**Text shown**
Automation that changes production state fails safe and verifies recovery before restoring traffic
ops-024
Intent
Prevent automation from causing or extending outages by requiring safety checks before disruptive actions and health verification before traffic returns.
Applicability
Applies when the diff adds or changes automation that drains traffic, restarts components, changes live config, or otherwise mutates production state.
What to inspect
Preflight checks, destructive actions, abort paths, readiness verification, undrain steps, and timeout or fallback behavior.
Pass criteria
The automation checks whether the action is safe before running, aborts or escalates when safety is not proven, and verifies recovery before re-enabling traffic or serving responsibility.
Fail criteria
The diff adds state-changing automation that acts blindly, continues after failed safety checks, or restores traffic immediately with no health verification.
Do not flag
Read-only diagnostics, dry runs, or offline maintenance tasks that never re-enter service.
Confidence guidance
HIGH when both the mutation and missing checks are visible. MEDIUM when checks are delegated to helpers. LOW when execution context is only partly visible.
Remediation
Add explicit preflight safety checks, bounded execution, and post-action health verification before restoring traffic.
Pass example
steps:
- estimateImpact: api-3
- restart: api-3
- waitForReadiness: api-3
- undrain: api-3
Fail example
steps:
- restart: api-3
- undrain: api-3

**Problem description**
Can you write out everything in the production automation guideline from "Do not flag" down to "before restoring traffic.", word for word?

**Extracted data**
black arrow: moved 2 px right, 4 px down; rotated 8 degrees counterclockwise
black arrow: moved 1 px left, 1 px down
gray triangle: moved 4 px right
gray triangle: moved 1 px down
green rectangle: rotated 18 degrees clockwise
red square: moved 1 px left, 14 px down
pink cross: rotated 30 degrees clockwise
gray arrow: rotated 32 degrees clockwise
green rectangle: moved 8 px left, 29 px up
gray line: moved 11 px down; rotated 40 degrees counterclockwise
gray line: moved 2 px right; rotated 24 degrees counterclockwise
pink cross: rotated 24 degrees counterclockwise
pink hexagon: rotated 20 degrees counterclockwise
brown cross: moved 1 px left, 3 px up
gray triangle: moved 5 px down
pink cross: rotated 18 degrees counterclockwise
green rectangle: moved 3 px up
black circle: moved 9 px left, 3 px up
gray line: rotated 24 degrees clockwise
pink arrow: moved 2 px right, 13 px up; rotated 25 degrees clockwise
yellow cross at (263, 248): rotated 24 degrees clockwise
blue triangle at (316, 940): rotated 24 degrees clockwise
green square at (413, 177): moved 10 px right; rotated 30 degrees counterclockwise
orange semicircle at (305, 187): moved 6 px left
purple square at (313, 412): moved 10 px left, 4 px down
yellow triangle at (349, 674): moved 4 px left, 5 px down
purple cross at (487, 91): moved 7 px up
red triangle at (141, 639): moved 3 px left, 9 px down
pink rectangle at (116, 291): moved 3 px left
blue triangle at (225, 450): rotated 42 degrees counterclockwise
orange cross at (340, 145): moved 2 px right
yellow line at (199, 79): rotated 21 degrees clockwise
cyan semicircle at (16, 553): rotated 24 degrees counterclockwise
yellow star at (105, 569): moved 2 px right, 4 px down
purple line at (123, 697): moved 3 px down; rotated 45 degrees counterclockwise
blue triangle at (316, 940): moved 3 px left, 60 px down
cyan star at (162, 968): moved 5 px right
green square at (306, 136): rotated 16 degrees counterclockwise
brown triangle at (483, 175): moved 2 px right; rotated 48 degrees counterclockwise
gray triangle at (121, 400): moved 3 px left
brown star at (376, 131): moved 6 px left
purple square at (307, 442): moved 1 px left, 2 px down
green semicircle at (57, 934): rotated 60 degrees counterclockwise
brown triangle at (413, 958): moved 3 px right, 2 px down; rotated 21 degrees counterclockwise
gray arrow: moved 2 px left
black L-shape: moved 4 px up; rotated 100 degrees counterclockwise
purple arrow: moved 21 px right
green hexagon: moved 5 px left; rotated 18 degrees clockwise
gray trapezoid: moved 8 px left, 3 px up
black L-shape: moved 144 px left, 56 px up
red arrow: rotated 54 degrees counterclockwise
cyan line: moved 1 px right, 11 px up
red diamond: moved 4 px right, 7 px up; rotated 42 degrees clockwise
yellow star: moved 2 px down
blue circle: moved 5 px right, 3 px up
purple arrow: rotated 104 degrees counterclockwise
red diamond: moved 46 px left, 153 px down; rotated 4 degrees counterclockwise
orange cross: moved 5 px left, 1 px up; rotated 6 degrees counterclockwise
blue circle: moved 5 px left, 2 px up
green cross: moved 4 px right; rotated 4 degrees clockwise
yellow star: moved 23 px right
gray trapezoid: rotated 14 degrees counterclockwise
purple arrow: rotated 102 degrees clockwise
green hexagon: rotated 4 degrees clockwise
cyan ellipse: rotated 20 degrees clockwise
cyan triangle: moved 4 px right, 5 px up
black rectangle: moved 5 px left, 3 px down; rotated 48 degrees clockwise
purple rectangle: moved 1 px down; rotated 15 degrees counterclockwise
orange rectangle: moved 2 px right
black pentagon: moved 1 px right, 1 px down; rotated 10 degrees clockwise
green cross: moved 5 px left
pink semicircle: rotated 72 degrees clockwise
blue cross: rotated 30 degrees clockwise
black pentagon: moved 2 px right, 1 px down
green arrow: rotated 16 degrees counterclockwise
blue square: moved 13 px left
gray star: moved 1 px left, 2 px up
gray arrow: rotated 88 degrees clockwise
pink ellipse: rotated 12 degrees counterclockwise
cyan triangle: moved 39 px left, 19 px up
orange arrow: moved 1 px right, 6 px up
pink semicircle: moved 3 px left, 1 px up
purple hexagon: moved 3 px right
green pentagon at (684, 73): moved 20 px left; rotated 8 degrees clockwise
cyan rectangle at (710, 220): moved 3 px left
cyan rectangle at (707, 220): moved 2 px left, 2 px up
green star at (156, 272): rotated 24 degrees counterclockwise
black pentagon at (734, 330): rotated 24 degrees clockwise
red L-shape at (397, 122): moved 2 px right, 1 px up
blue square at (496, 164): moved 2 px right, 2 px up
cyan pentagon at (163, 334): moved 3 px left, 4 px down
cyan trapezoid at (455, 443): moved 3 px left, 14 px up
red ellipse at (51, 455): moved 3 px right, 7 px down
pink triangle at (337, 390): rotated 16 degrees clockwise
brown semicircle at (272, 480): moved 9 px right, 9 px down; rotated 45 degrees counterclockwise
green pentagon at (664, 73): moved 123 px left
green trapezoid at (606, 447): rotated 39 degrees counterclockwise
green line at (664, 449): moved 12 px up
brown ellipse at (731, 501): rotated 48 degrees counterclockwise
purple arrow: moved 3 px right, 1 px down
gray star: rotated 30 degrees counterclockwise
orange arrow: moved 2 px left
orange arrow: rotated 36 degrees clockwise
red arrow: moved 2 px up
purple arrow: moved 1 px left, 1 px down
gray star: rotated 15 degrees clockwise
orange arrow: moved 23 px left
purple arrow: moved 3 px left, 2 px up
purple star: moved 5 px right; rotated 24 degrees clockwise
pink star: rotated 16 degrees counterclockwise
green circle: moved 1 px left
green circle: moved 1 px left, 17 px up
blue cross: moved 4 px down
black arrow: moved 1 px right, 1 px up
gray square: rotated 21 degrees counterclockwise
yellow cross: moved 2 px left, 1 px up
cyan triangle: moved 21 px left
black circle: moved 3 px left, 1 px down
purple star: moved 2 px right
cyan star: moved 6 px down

**Task solution**
Do not flag
Read-only diagnostics, dry runs, or offline maintenance tasks that never re-enter service.
Confidence guidance
HIGH when both the mutation and missing checks are visible. MEDIUM when checks are delegated to helpers. LOW when execution context is only partly visible.
Remediation
Add explicit preflight safety checks, bounded execution, and post-action health verification before restoring traffic.